WHAT NEEDS TO BE DONE = Please name the two therapies that the passage below on dyshidrotic eczema triggers calls well-known efficient therapies for pompholyx.

PASSAGE FOR REVIEW =

• Low-cobalt diet: A point-based diet has been proposed to help patients limit cobalt ingestion and to keep the serum level below the threshold for developing flares, which is approximately less than 12 mcg/d. This diet has demonstrated higher compliance than an avoidance diet list. In addition, this diet also reduces the amount of nickel consumed.³
• Exposure to sensitizing chemicals or metals: Dyshidrotic eczema outbreaks are sometimes associated with exposure to sensitizing chemicals or metals (eg, chromium, cobalt, carba mix, fragrance mix, diaminodiphenylmethane, dichromates, benzoisothiazolones, paraphenylenediamine, perfumes, fragrances, balsam of Peru, Primula plant).
• Id reaction: Controversy surrounds the possible existence of an id reaction, which is considered to be a distant dermatophyte infection (tinea pedis, kerion of scalp) triggering a palmar pompholyx reaction (also termed pompholyx dermatophytid).
• Fungal infection: Pompholyx occasionally resolves when a tinea pedis infection is treated, then relapses when the fungal infection recurs, supporting the existence of this reaction pattern. Of patients who have a vesicular reaction to intradermal trichophytin testing, less than one third have experienced a resolution of pompholyx after treatment with antifungal agents.
• Emotional stress: This is a possible factor in dyshidrotic eczema. Many patients report recurrences of pompholyx during stressful periods. Improvement of dyshidrotic eczema using biofeedback techniques for stress reduction supports this hypothesis.
• UV-A light: A group of 5 patients with pompholyx developed typical lesions morphologically and histologically consistent with a vesicular dermatitis after a provocation with long-wavelength UV-A light. Of interest, UV-B phototherapy and photochemotherapy are well-known efficient therapies for pompholyx. Further studies ruled out contact dermatitis, polymorphic light eruption, and heat as the culprit of the lesions in these patients, confirming that the reaction was a true photosensitivity rather than a photoaggravation.¹⁴ Pompholyx caused by exposure to UV-A may be considered a variation of seasonal (summer) pompholyx.

SOURCE MATERIAL =
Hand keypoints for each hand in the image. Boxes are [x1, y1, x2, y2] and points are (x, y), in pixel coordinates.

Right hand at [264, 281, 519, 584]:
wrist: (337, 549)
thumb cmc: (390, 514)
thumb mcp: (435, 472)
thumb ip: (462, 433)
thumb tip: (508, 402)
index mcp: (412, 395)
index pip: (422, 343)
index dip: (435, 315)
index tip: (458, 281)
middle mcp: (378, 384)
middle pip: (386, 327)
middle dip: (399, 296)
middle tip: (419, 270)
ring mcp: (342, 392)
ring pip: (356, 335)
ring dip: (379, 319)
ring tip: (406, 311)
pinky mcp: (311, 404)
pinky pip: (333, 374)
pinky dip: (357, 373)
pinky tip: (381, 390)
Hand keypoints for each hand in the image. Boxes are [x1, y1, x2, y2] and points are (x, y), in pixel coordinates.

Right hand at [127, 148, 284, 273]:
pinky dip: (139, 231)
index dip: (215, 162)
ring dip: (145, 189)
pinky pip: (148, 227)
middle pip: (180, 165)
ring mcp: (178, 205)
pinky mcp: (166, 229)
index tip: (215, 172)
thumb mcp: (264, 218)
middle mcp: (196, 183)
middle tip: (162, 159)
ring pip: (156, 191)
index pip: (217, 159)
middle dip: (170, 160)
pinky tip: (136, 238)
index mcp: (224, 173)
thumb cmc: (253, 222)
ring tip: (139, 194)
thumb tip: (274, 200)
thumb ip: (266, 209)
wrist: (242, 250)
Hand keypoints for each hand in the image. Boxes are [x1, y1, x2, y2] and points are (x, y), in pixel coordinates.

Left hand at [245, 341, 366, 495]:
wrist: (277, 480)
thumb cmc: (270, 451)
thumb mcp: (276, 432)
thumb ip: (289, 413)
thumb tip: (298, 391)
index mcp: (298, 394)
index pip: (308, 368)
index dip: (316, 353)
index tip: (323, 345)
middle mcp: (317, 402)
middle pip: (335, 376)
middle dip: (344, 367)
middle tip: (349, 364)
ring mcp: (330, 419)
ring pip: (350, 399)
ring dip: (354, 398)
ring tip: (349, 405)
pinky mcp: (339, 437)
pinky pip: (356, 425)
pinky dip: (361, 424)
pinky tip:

OUTPUT OF THE TASK = UV-B phototherapy and photochemotherapy.